During the Bond-inspired superspy boom of the 1960s, The Man From U.N.C.L.E. TV franchise – which was also semi-created by Ian Fleming, insofar as he made up a few of the character names – was huge. There was a spin-off TV series The Girl From U.N.C.L.E., best-selling paperback books and as much merchandise (triangular badges) as the 007 films managed.
‘The Vulcan Affair’, the pilot episode, was released to cinemas, with added ‘steamy scenes’, as To Trap a Spy, and a clutch of subsequent two-part TV stories were spliced together into a run of popular, likeable, far-fetched adventures in which a few grainy stock shots, Hollywood standing sets and California highways are passed off as globe-trotting locations.

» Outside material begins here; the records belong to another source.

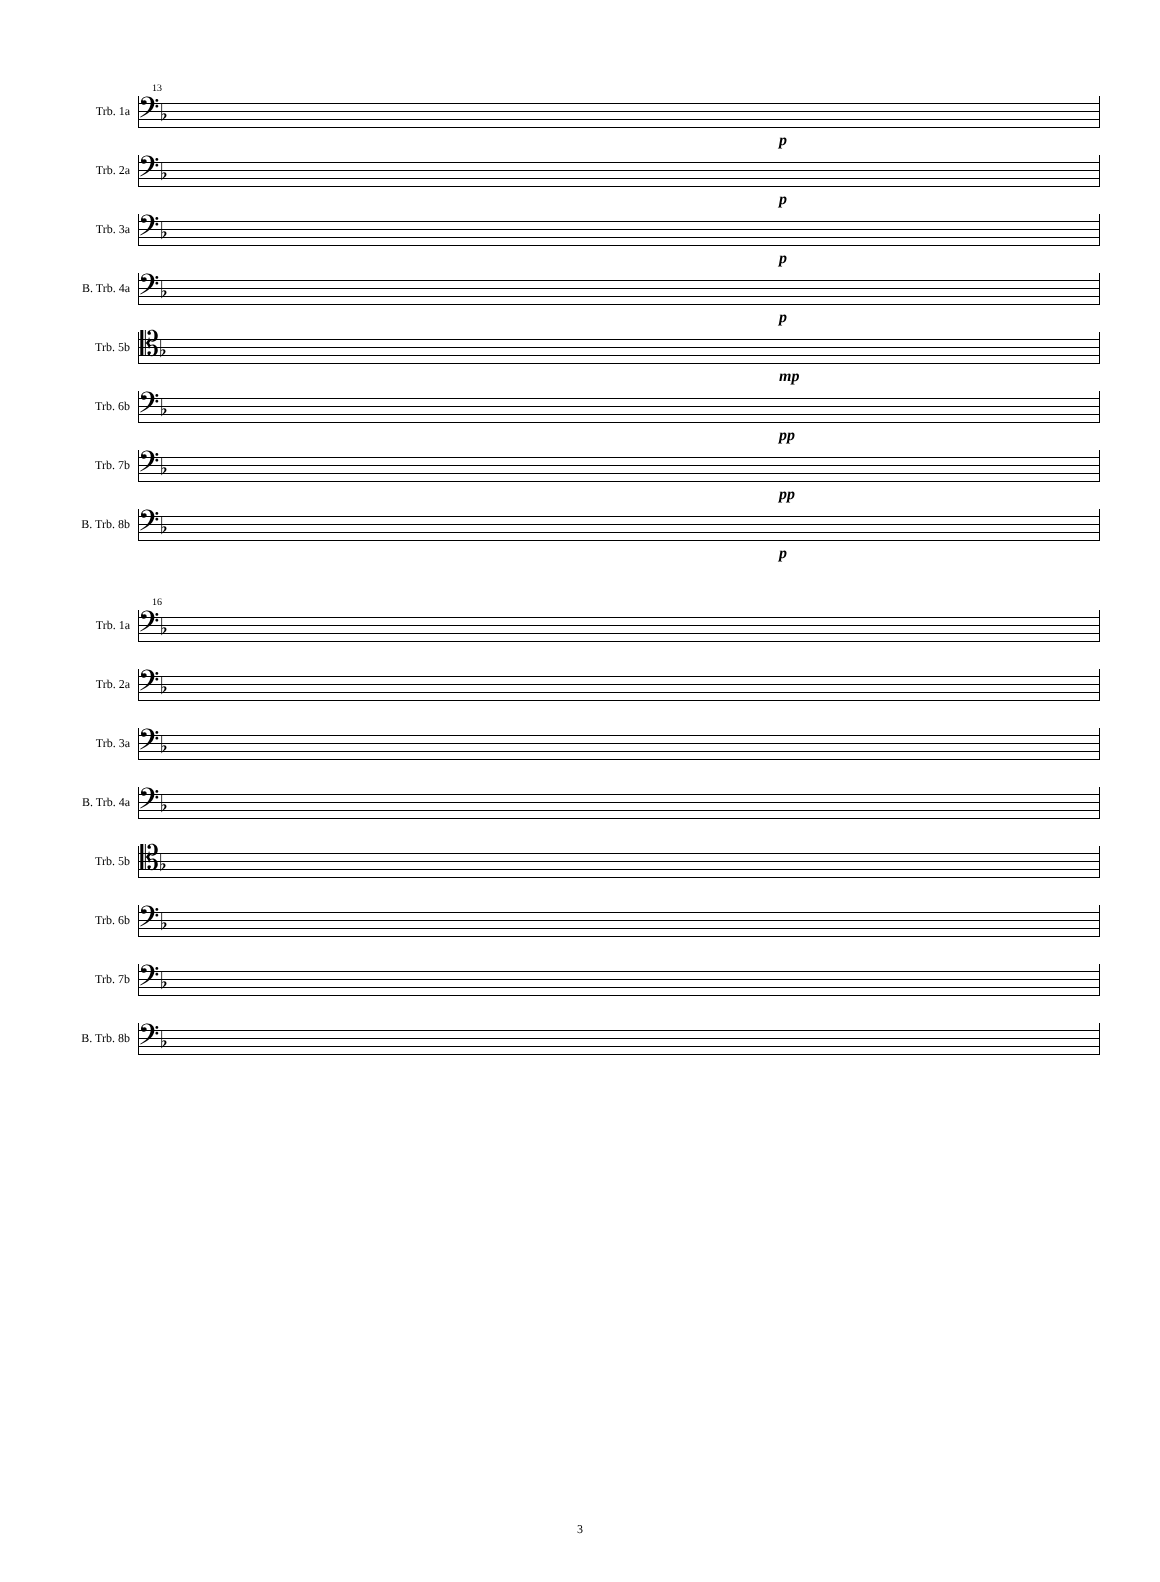13
Trb. 1a
𝄢♭
p
Trb. 2a
𝄢♭
p
Trb. 3a
𝄢♭
p
B. Trb. 4a
𝄢♭
p
Trb. 5b
𝄡♭
mp
Trb. 6b
𝄢♭
pp
Trb. 7b
𝄢♭
pp
B. Trb. 8b
𝄢♭
p
16
Trb. 1a
𝄢♭
Trb. 2a
𝄢♭
Trb. 3a
𝄢♭
B. Trb. 4a
𝄢♭
Trb. 5b
𝄡♭
Trb. 6b
𝄢♭
Trb. 7b
𝄢♭
B. Trb. 8b
𝄢♭
3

We especially recommend this entry, which was shown on TV as ‘The Prince of Darkness Affair’: besides the usual U.N.C.L.E. virtues of supercool hero performances from Vaughn and McCallum (and M-like Leo G. Carroll), trademark gadgets like the pen-radio (‘Open Channel D’) and an unbeatable flute-based jazz theme from Jerry Goldsmith, The Helicopter Spies has a wild plotline about two competing bad-guy super-organisations, guest villainy from twitchy Bradford Dillman and smug John Dehner, and a wonderful, immobile John Carradine performance as a guru who hasn’t said anything to his evil cult in years but is supposed to bring about the apocalypse when he does speak (at the end, he shrugs and dies).
Other U.N.C.L.E. adventures worth seeking out: One Spy Too Many, The Spy in the Green Hat, The Karate Killers, The Spy With My Face.